Cette croissance est largement tributaire de la vitalité des filiales du groupe Compagnie fruitière de Marseille. La Société des Plantations du Haut Penja (PHP), numéro un du marché local, a vu ses expéditions croître de plus de 37 %, atteignant 55 199 tonnes. Parallèlement, la Compagnie des Bananes de Mondoni (CDBM) enregistre un lien spectaculaire de 91 %, une envolée qui s'explique par l'intégration stratégique des actifs de Boh Plantations exploitées en fin d'année dernière. Ces investissements privés permettent aujourd'hui de saturer davantage les capacités logistiques vers les ports de destination.

Sur le flanc étatique, la Cameroun Development Corporation (CDC) amorce un redressement notable. Avec 11 287 tonnes exportées au premier trimestre, l'entreprise publique voit ses volumes progresser de 8,5 %. Bien que ce rythme soit plus modéré que celui de ses concurrents privés, il témoigne d'une reprise graduelle de l'activité au sein des plantations du Sud-Ouest, encore impactées par les instabilités régionales. Pour le deuxième employeur du pays, ce retour à la performance est un signal encourageant pour la stabilité sociale et économique de la zone.

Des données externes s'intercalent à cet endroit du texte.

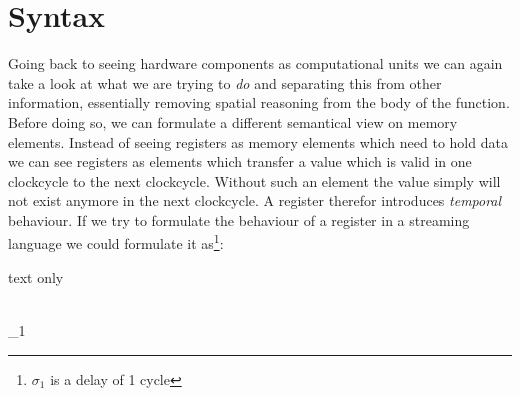 \newcommand{\framedhslinecorrect}[2]%
  {#1[#2]}

\newcommand{\framedhs}{\sethscode{framedhscode}}


\newenvironment{inlinehscode}%
  {\(\def\column##1##2{}%
   \let\>\undefined\let\<\undefined\let\\\undefined
   \newcommand\>[1][]{}\newcommand\<[1][]{}\newcommand\\[1][]{}%
   \def\fromto##1##2##3{##3}%
   \def\nextline{}}{\) }%

\newcommand{\inlinehs}{\sethscode{inlinehscode}}


\newenvironment{joincode}%
  {\let\orighscode=\hscode
   \let\origendhscode=\endhscode
   \def\endhscode{\def\hscode{\endgroup\def\@currenvir{hscode}\\}\begingroup}
   \orighscode\def\hscode{\endgroup\def\@currenvir{hscode}}}%
  {\origendhscode
   \global\let\hscode=\orighscode
   \global\let\endhscode=\origendhscode}%

\makeatother
\EndFmtInput
%

\chapter{Syntax}
Going back to seeing hardware components as computational units  we can again take a look at what we are trying to \textit{do} and separating this from other information, essentially removing spatial reasoning from the body of the function.
Before doing so, we can formulate a different semantical view on memory elements.
Instead of seeing registers as memory elements which need to hold data we can see registers as elements which transfer a value which is valid in one clockcycle to the next clockcycle. 
Without such an element the value simply will not exist anymore in the next clockcycle.
A register therefor introduces \textit{temporal} behaviour.
If we try to formulate the behaviour of a register in a streaming language we could formulate it as\footnote{\ensuremath{\sigma_1} is a delay of 1 cycle}:
\begin{texexp}{text only}
\begin{hscode}\SaveRestoreHook
{}%
%
\>[B]{}\mathbin{::}\to {}\<[E]%
\\
\>[B]{}\mathrel{=}\sigma_1{}\<[E]%
\ColumnHook
\end{hscode}\resethooks
\end{texexp}


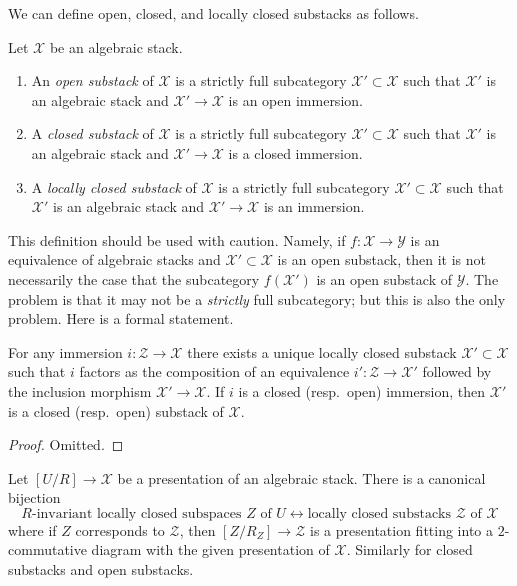 \noindent
We can define open, closed, and locally closed substacks as follows.

\begin{definition}
\label{definition-substacks}
Let $\mathcal{X}$ be an algebraic stack.
\begin{enumerate}
\item An {\it open substack} of $\mathcal{X}$ is a strictly full subcategory
$\mathcal{X}' \subset \mathcal{X}$ such that $\mathcal{X}'$ is an algebraic
stack and $\mathcal{X}' \to \mathcal{X}$ is an open immersion.
\item A {\it closed substack} of $\mathcal{X}$ is a strictly full subcategory
$\mathcal{X}' \subset \mathcal{X}$ such that $\mathcal{X}'$ is an algebraic
stack and $\mathcal{X}' \to \mathcal{X}$ is a closed immersion.
\item A {\it locally closed substack} of $\mathcal{X}$ is a strictly full
subcategory $\mathcal{X}' \subset \mathcal{X}$ such that $\mathcal{X}'$
is an algebraic stack and $\mathcal{X}' \to \mathcal{X}$ is an immersion.
\end{enumerate}
\end{definition}

\noindent
This definition should be used with caution. Namely, if
$f : \mathcal{X} \to \mathcal{Y}$ is an equivalence of algebraic stacks
and $\mathcal{X}' \subset \mathcal{X}$ is an open substack, then it
is not necessarily the case that the subcategory $f(\mathcal{X}')$
is an open substack of $\mathcal{Y}$. The problem is that it may not
be a {\it strictly} full subcategory; but this is also the only problem.
Here is a formal statement.

\begin{lemma}
\label{lemma-substack-image}
For any immersion $i : \mathcal{Z} \to \mathcal{X}$ there exists a
unique locally closed substack $\mathcal{X}' \subset \mathcal{X}$
such that $i$ factors as the composition of
an equivalence $i' : \mathcal{Z} \to \mathcal{X}'$
followed by the inclusion morphism $\mathcal{X}' \to \mathcal{X}$.
If $i$ is a closed (resp.\ open) immersion, then $\mathcal{X}'$
is a closed (resp.\ open) substack of $\mathcal{X}$.
\end{lemma}

\begin{proof}
Omitted.
\end{proof}

\begin{lemma}
\label{lemma-substacks-presentation}
Let $[U/R] \to \mathcal{X}$ be a presentation of an algebraic stack.
There is a canonical bijection
$$
R\text{-invariant locally closed subspaces }Z\text{ of }U
\leftrightarrow
\text{locally closed substacks }\mathcal{Z}\text{ of }\mathcal{X}
$$
where if $Z$ corresponds to $\mathcal{Z}$, then
$[Z/R_Z] \to \mathcal{Z}$ is a presentation fitting into a $2$-commutative
diagram with the given presentation of $\mathcal{X}$.
Similarly for closed substacks and open substacks.
\end{lemma}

Si les volumes augmentent, la valeur des exportations bénéficie également d'une conjoncture internationale porteuse. Le prix moyen du kilogramme de banane en zone CEMAC se maintient autour de 1,9 dollar, soutenant ainsi les recettes de l'État qui avaient déjà atteint un sommet de 67,8 milliards de FCFA en 2025. Avec l'Europe comme principal débouché (notamment via la Belgique et la France) et la sécurisation des accords commerciaux avec le Royaume-Uni, le Cameroun renforce sa position de fournisseur stratégique de fruits tropicaux, garantissant ainsi une entrée régulière de devises.